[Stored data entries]
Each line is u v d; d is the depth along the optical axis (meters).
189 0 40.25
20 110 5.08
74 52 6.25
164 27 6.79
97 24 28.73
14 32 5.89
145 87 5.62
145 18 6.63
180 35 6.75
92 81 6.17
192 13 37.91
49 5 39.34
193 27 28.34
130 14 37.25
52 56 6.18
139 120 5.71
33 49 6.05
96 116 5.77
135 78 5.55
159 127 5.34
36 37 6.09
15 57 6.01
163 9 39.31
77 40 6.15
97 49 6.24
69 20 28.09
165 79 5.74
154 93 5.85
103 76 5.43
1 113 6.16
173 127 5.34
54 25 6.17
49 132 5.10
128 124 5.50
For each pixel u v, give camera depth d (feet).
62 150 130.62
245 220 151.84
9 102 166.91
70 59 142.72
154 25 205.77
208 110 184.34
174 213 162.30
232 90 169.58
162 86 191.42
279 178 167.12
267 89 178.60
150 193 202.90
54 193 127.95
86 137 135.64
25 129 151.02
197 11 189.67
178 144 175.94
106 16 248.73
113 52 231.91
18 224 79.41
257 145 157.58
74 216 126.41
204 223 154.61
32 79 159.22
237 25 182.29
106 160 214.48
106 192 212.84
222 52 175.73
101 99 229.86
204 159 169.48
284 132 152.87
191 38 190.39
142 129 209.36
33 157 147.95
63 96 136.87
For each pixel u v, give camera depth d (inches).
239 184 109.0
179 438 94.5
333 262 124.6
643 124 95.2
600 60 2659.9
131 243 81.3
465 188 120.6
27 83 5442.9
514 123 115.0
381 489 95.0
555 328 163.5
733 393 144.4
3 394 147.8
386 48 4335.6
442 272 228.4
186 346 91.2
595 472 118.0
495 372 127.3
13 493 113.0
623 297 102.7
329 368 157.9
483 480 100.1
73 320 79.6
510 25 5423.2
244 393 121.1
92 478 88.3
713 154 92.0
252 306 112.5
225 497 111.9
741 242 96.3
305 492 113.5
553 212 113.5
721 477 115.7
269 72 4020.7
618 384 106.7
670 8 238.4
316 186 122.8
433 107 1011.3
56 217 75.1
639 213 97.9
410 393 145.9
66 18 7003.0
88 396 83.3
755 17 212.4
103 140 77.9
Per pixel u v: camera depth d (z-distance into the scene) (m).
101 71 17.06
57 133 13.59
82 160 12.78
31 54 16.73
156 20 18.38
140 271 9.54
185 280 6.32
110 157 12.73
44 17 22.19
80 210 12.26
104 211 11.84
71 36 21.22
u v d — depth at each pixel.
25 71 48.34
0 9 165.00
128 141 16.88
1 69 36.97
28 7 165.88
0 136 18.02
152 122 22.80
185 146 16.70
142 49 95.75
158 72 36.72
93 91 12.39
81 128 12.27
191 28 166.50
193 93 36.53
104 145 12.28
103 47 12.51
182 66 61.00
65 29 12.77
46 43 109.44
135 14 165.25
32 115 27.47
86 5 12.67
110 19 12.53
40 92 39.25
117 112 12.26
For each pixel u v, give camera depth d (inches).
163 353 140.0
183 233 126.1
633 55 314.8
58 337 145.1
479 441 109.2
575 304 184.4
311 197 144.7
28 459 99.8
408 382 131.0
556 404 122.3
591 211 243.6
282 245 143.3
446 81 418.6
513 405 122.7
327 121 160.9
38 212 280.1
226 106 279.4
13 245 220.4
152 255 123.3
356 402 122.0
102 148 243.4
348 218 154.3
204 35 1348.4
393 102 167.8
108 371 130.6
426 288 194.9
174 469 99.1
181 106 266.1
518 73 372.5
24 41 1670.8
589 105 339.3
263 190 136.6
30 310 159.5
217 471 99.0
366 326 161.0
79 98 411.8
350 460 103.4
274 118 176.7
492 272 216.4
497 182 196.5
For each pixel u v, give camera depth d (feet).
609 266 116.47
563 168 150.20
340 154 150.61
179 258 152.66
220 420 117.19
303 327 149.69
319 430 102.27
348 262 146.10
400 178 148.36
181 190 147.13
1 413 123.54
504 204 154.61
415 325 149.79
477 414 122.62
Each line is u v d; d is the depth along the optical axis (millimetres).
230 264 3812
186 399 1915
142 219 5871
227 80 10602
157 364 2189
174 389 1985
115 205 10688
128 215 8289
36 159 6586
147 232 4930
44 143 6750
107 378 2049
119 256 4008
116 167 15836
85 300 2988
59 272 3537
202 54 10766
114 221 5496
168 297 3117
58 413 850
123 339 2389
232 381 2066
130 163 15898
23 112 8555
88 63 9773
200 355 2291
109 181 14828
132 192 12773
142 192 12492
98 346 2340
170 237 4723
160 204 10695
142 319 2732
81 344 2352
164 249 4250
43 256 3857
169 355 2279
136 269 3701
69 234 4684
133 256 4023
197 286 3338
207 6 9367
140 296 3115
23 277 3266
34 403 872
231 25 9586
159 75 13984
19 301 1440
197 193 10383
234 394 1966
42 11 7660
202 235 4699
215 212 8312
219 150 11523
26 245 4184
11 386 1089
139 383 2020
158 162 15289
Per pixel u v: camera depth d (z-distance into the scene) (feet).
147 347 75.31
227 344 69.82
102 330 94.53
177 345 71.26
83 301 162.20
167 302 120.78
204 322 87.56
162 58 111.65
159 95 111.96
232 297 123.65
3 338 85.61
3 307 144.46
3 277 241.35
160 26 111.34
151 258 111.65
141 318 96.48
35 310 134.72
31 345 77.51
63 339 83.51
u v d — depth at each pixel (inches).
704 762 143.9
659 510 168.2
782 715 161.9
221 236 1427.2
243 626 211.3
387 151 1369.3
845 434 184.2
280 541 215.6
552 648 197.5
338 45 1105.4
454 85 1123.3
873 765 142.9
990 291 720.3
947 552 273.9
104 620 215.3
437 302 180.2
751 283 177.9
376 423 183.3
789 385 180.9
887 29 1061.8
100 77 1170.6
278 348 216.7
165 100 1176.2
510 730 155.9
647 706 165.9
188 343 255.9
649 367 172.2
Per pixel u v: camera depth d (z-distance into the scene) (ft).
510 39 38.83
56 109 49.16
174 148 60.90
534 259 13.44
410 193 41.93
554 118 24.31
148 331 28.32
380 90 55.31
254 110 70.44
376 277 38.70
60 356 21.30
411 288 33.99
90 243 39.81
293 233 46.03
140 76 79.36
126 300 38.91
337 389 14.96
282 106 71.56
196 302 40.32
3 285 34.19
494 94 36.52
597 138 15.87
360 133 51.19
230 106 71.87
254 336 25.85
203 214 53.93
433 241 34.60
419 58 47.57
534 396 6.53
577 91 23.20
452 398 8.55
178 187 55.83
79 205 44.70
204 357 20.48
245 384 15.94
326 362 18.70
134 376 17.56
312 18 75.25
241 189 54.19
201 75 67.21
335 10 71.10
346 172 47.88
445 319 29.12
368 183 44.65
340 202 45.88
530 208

[What you need to do] Your response should be the lines above from the first to the one containing "279 178 167.12", inclusive, each given exactly.

[Result for this task]
Each line is u v d; d is the depth along the optical axis (meters).
189 0 40.25
20 110 5.08
74 52 6.25
164 27 6.79
97 24 28.73
14 32 5.89
145 87 5.62
145 18 6.63
180 35 6.75
92 81 6.17
192 13 37.91
49 5 39.34
193 27 28.34
130 14 37.25
52 56 6.18
139 120 5.71
33 49 6.05
96 116 5.77
135 78 5.55
159 127 5.34
36 37 6.09
15 57 6.01
163 9 39.31
77 40 6.15
97 49 6.24
69 20 28.09
165 79 5.74
154 93 5.85
103 76 5.43
1 113 6.16
173 127 5.34
54 25 6.17
49 132 5.10
128 124 5.50
For each pixel u v, give camera depth d (feet).
62 150 130.62
245 220 151.84
9 102 166.91
70 59 142.72
154 25 205.77
208 110 184.34
174 213 162.30
232 90 169.58
162 86 191.42
279 178 167.12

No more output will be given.